Weight gain is another common side effect, since insulin helps your body store energy more efficiently. Injection site reactions like redness, swelling, or fat tissue changes can also occur with long-term use.

What Insulin Costs in the U.S.

Insulin pricing has been a major concern for decades. For Medicare beneficiaries, the Inflation Reduction Act of 2022 capped out-of-pocket costs at $35 for a 30-day supply, effective January 1, 2023. There’s a nuance worth knowing: if your prescription covers more than 30 days but less than 60, your plan can treat it as a 60-day supply and charge up to $70.

The 2020 reclassification of insulin as a biologic product was partly motivated by cost concerns. By allowing biosimilar versions of insulin to enter the market, regulators aimed to create competition that would drive prices down over time. Several biosimilar insulins are now available, and more are in development.

From Animal Extracts to Bioengineered Protein

The insulin available today bears little resemblance to early versions. When Eli Lilly first began producing insulin from animal pancreases in the 1920s, potency varied by as much as 25% from one batch to the next. Purification techniques improved that to about 10% variation, and in the 1930s, researchers in Denmark and Canada figured out how to extend insulin’s duration by adding protamine and zinc.
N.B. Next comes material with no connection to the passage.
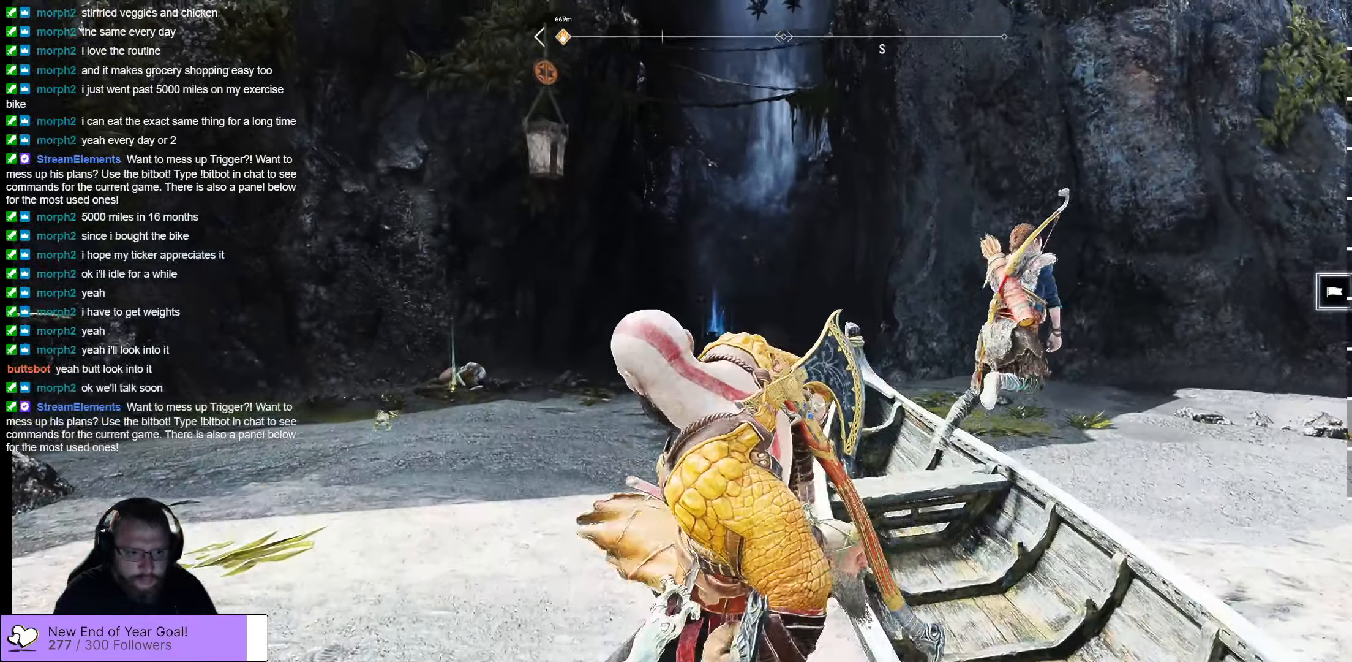
{"buttons": [], "left_stick": "up", "right_stick": "center", "events": []}
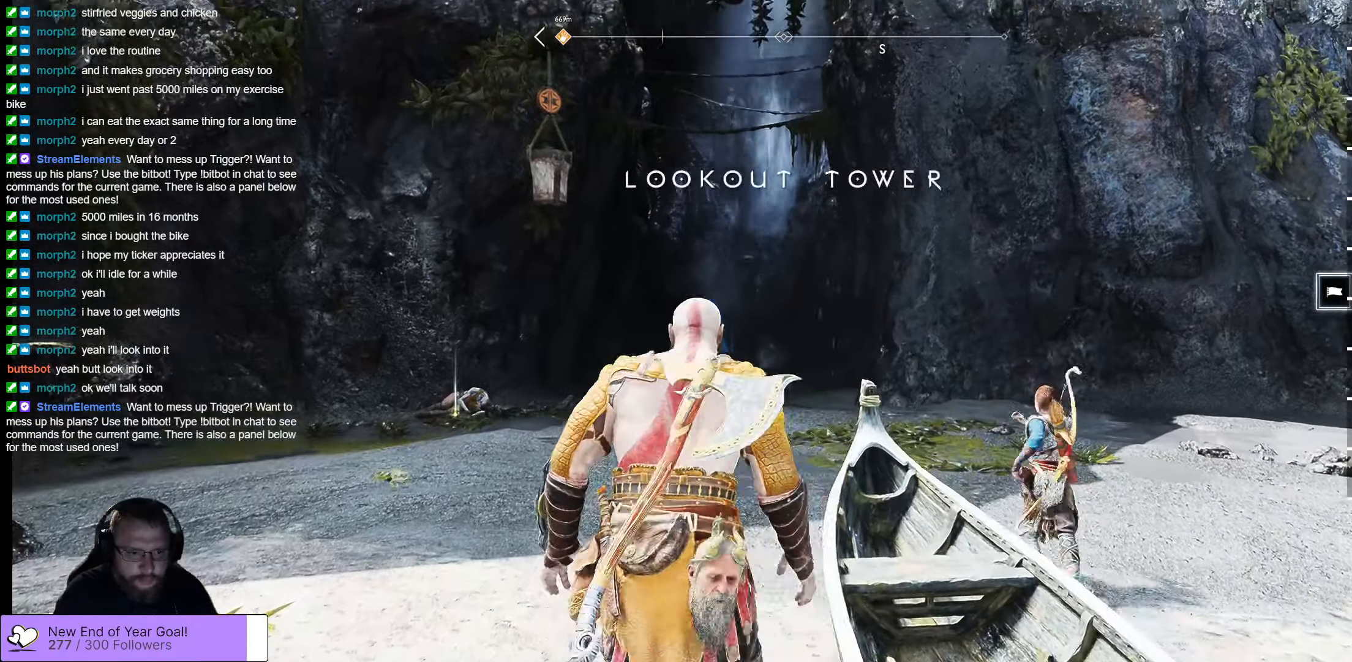
{"buttons": ["B"], "left_stick": "up", "right_stick": "center", "events": [[350, "B", "down"]]}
The real breakthrough came in 1978 when scientists at Genentech used recombinant DNA technology to produce human insulin in bacteria. By 1982, this bioengineered insulin hit the market, eliminating the need for animal-sourced products and dramatically improving consistency. Today’s insulin analogs are further modified versions of this recombinant human insulin, engineered to act faster, last longer, or peak more predictably than the natural hormone.